P.S. Свидетельство - история о том, что было, рассказанная наблюдателем, то есть тем, кому нет смысла перетягивать одеяло на себя. Снимок реальности. В пленке было много кадров - получился один. Во всех остальных случаях были нарушены те или иные правила фотографирования: снимающие забывали встать спиной к солнцу, не наводили резкость, выбирали не ту выдержку, подходили к объекту слишком близко, так, что он не влезал в кадр целиком, их руки дрожали, наконец, оставалась надетой крышка объектива. Короче, в альбом взяли лишь одно фото.

Свидетельства - это не только хроники исторического характера, случаи из жизни племен и народов.
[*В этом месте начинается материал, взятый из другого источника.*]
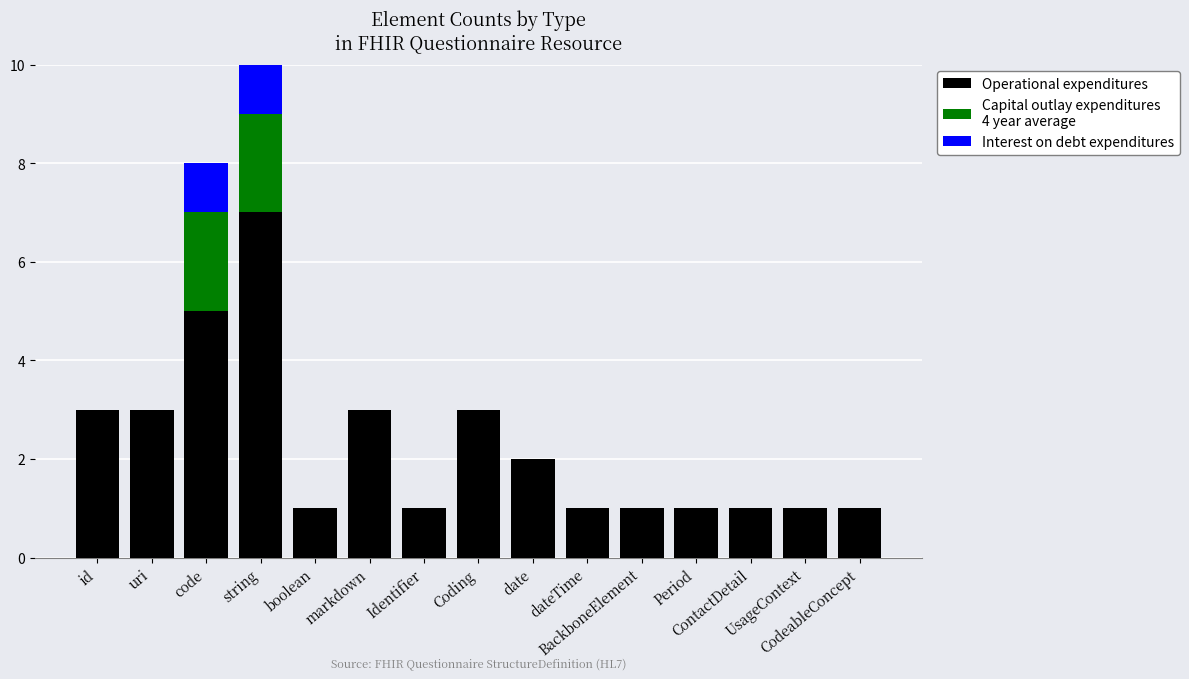

What is the label of the 7th bar from the right?

date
Вся поэзия - сплошное свидетельство. К примеру, стихи о грозе представляют собой взгляд на грозу не снизу, не с позиции заливаемой ею двуногой особи, но с перспективы, откуда гроза предстает как самостоятельное явление. Ученый, открывая какой-либо закон, тем самым, тоже составляет свидетельство. Будь он полностью внутри мира, ему бы ничего не открылось. Чтобы постичь закон природы, нужно замереть, остановиться, уподобившись праздному зеваке, которому ничего не нужно. Лишь тогда сработает понимание. Речь идет о способности увидеть тот или иной феномен сам по себе, вне связи с собой или с кем-то другим.

43

Это совершенно особый разряд воспоминаний, когда вспоминаются не события, а их фон: запахи, освещение, звуки, ощущения в теле. Идешь по тропинке, под ногами шуршат листья, и вдруг врывается прошлое - так же шуршала листва в осеннем парке, по которому гонял на велосипеде в детстве. Дым костра, сырой воздух, низкие облака возвращают в давние грибные походы. Солнечное утро воскрешает дни, когда, студентом на каникулах, зачитывался французскими романами.
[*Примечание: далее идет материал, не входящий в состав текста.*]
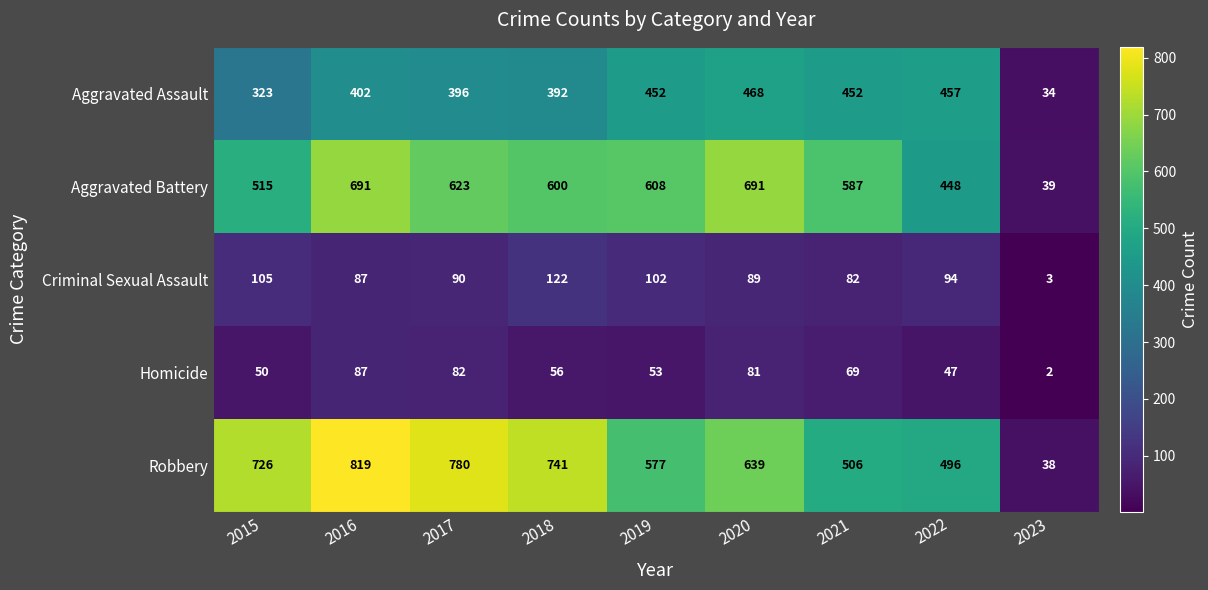

The value of Aggravated Battery at 2017 is 170. True or false?

False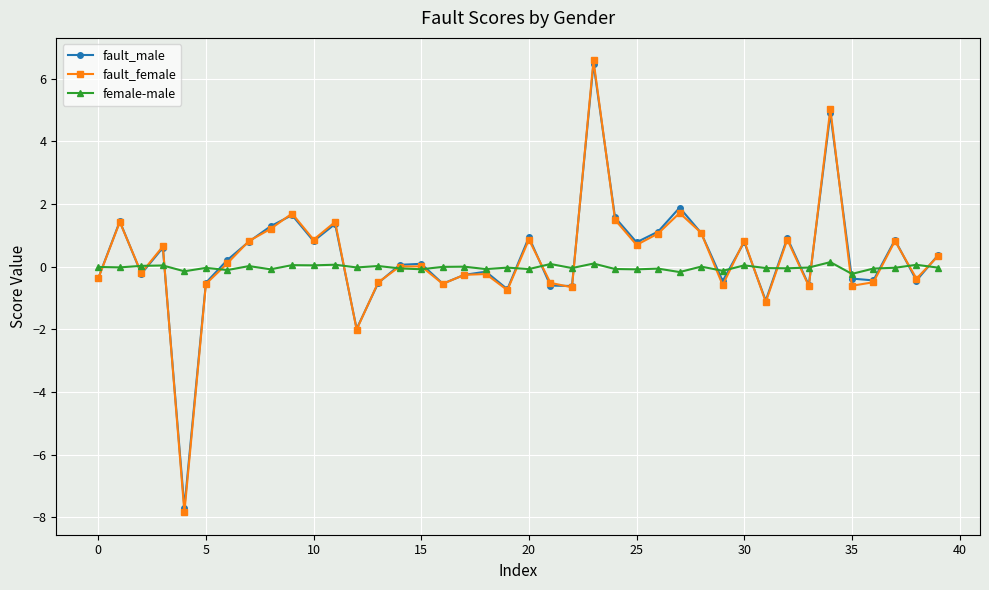

Which series has the largest range (max minus min)?

fault_female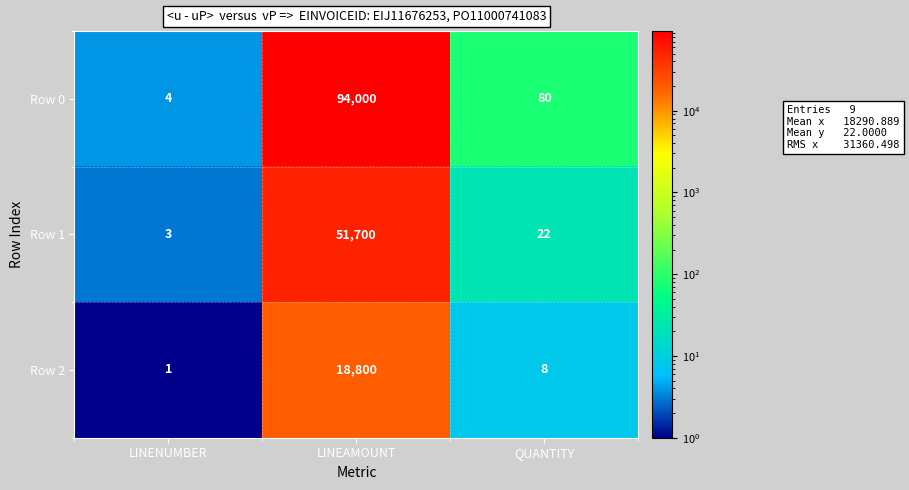

Reading left to right, extract all data points from this chart.

Row 0: 4	94000	80
Row 1: 3	51700	22
Row 2: 1	18800	8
В ситуациях, которые вспоминаются, не было фиксированности на их фоне. Я не любовался видами природы и звуками, наполняющими мир, катаясь на велосипеде по проселочным тропинкам и дорожкам в городских парках; не воспринимал солнце как повод для радости, просыпаясь, чтобы погрузиться в чтение романа. Не было и беззаботности. Не какие-то особенные, но совершенно обычные дни, когда душа все также металась, когда недовольство настоящим было ничуть не меньше, чем всегда. А хождения по грибы я вообще ненавидел. Но теперь, вспоминаясь, эти дни предстают как моменты совершенной, окончательной гармонии (последнее слово выскочило не из обыденного языка, сейчас за ним стоит многое; например, гармония полагается мной как то, что отменяет время). День самой безумной суеты, вспомнившийся благодаря сходному с сегодняшним сопровождавшему его ощущению отупения от жары, воспринимается как потерянный рай. И я уже давно искал ответ на эту загадку, которая, чувствовалось, является одной из самых таинственных, и при этом сулящих некое сверхзнание тому, кто их откроет, загадок.
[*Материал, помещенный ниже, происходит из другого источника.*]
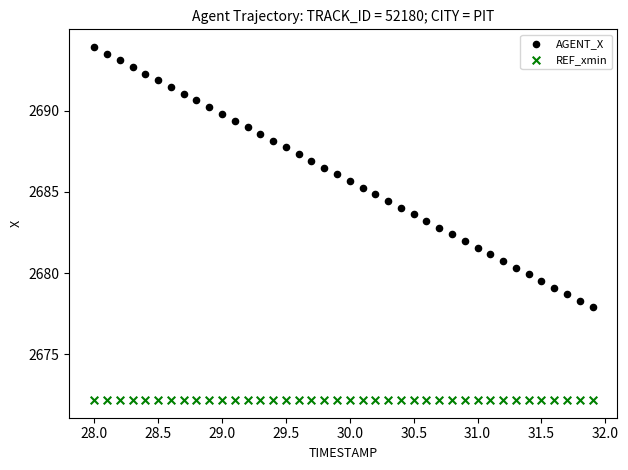

Which series contains the highest Y value?

AGENT_X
Я заметил, что в мгновения подобных воспоминаний власть надо мной житейских забот, экзистенциальных проблем, поводов для личных мучений резко ослабевает. Грозящие опасности перестают устрашать, неуверенность тревожить. Ядра, от которых я постоянно уворачивался (занятие крайне утомительное), потому что считал смертельным столкновение с ними, оказываются картонными шарами, бессильными причинить мне какой-либо вред. Удушающая хватка рутины отпускает, позволяя вдохнуть воздух полной грудью. Иными словами, воспоминания приносят отдохновение и свободу. Они берут меня под защиту. Открывают лазейку, спасающую от надвигающегося пресса. Лазейку, ведущую туда, где покой и вечная радость.